• **EXERCISE DATA**
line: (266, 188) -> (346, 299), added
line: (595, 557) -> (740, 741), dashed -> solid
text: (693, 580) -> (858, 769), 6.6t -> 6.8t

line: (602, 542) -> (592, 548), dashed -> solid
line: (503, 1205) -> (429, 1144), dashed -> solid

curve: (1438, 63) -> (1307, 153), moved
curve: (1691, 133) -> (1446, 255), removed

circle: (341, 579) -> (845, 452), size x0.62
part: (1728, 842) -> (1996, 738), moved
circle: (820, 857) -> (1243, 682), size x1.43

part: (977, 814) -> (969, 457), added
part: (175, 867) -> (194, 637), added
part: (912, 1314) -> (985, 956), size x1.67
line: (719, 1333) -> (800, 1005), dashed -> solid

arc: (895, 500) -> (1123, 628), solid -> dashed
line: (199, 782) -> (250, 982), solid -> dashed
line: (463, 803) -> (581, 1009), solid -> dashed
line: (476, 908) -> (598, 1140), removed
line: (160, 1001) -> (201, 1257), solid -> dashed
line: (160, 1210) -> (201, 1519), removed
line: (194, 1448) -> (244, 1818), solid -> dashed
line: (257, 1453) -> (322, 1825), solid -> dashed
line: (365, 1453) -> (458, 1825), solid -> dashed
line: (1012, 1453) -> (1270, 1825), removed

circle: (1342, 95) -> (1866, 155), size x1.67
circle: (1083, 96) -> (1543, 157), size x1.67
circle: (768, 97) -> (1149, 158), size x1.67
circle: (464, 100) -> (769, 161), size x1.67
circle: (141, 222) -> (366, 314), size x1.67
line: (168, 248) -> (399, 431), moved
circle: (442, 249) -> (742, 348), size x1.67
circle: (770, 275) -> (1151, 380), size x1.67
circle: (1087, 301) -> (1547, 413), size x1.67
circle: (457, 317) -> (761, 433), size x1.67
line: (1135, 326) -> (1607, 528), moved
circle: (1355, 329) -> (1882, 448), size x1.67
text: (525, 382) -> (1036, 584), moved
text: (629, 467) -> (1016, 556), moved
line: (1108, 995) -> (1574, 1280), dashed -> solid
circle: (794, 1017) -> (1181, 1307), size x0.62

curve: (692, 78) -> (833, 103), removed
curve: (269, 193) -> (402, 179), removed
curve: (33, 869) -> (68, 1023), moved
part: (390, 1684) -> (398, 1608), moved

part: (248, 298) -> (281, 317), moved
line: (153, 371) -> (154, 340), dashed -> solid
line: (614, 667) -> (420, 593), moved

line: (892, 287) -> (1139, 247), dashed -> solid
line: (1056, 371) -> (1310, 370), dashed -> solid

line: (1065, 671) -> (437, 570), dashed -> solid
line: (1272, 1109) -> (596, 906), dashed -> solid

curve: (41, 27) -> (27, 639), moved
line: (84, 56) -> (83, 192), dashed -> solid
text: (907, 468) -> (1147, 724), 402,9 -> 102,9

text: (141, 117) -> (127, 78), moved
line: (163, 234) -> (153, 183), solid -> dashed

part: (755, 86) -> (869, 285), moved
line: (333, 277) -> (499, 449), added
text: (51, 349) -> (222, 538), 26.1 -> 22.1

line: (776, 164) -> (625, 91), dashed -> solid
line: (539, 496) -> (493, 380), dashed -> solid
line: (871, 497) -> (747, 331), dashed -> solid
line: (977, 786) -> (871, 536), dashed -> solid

• **WHAT NEEDS TO BE DONE**
Copy every record above verbatim and in full.

• **EXERCISE RESULT**
line: (266, 188) -> (346, 299), added
line: (595, 557) -> (740, 741), dashed -> solid
text: (693, 580) -> (858, 769), 6.6t -> 6.8t

line: (602, 542) -> (592, 548), dashed -> solid
line: (503, 1205) -> (429, 1144), dashed -> solid

curve: (1438, 63) -> (1307, 153), moved
curve: (1691, 133) -> (1446, 255), removed

circle: (341, 579) -> (845, 452), size x0.62
part: (1728, 842) -> (1996, 738), moved
circle: (820, 857) -> (1243, 682), size x1.43

part: (977, 814) -> (969, 457), added
part: (175, 867) -> (194, 637), added
part: (912, 1314) -> (985, 956), size x1.67
line: (719, 1333) -> (800, 1005), dashed -> solid

arc: (895, 500) -> (1123, 628), solid -> dashed
line: (199, 782) -> (250, 982), solid -> dashed
line: (463, 803) -> (581, 1009), solid -> dashed
line: (476, 908) -> (598, 1140), removed
line: (160, 1001) -> (201, 1257), solid -> dashed
line: (160, 1210) -> (201, 1519), removed
line: (194, 1448) -> (244, 1818), solid -> dashed
line: (257, 1453) -> (322, 1825), solid -> dashed
line: (365, 1453) -> (458, 1825), solid -> dashed
line: (1012, 1453) -> (1270, 1825), removed

circle: (1342, 95) -> (1866, 155), size x1.67
circle: (1083, 96) -> (1543, 157), size x1.67
circle: (768, 97) -> (1149, 158), size x1.67
circle: (464, 100) -> (769, 161), size x1.67
circle: (141, 222) -> (366, 314), size x1.67
line: (168, 248) -> (399, 431), moved
circle: (442, 249) -> (742, 348), size x1.67
circle: (770, 275) -> (1151, 380), size x1.67
circle: (1087, 301) -> (1547, 413), size x1.67
circle: (457, 317) -> (761, 433), size x1.67
line: (1135, 326) -> (1607, 528), moved
circle: (1355, 329) -> (1882, 448), size x1.67
text: (525, 382) -> (1036, 584), moved
text: (629, 467) -> (1016, 556), moved
line: (1108, 995) -> (1574, 1280), dashed -> solid
circle: (794, 1017) -> (1181, 1307), size x0.62

curve: (692, 78) -> (833, 103), removed
curve: (269, 193) -> (402, 179), removed
curve: (33, 869) -> (68, 1023), moved
part: (390, 1684) -> (398, 1608), moved

part: (248, 298) -> (281, 317), moved
line: (153, 371) -> (154, 340), dashed -> solid
line: (614, 667) -> (420, 593), moved

line: (892, 287) -> (1139, 247), dashed -> solid
line: (1056, 371) -> (1310, 370), dashed -> solid

line: (1065, 671) -> (437, 570), dashed -> solid
line: (1272, 1109) -> (596, 906), dashed -> solid

curve: (41, 27) -> (27, 639), moved
line: (84, 56) -> (83, 192), dashed -> solid
text: (907, 468) -> (1147, 724), 402,9 -> 102,9

text: (141, 117) -> (127, 78), moved
line: (163, 234) -> (153, 183), solid -> dashed

part: (755, 86) -> (869, 285), moved
line: (333, 277) -> (499, 449), added
text: (51, 349) -> (222, 538), 26.1 -> 22.1

line: (776, 164) -> (625, 91), dashed -> solid
line: (539, 496) -> (493, 380), dashed -> solid
line: (871, 497) -> (747, 331), dashed -> solid
line: (977, 786) -> (871, 536), dashed -> solid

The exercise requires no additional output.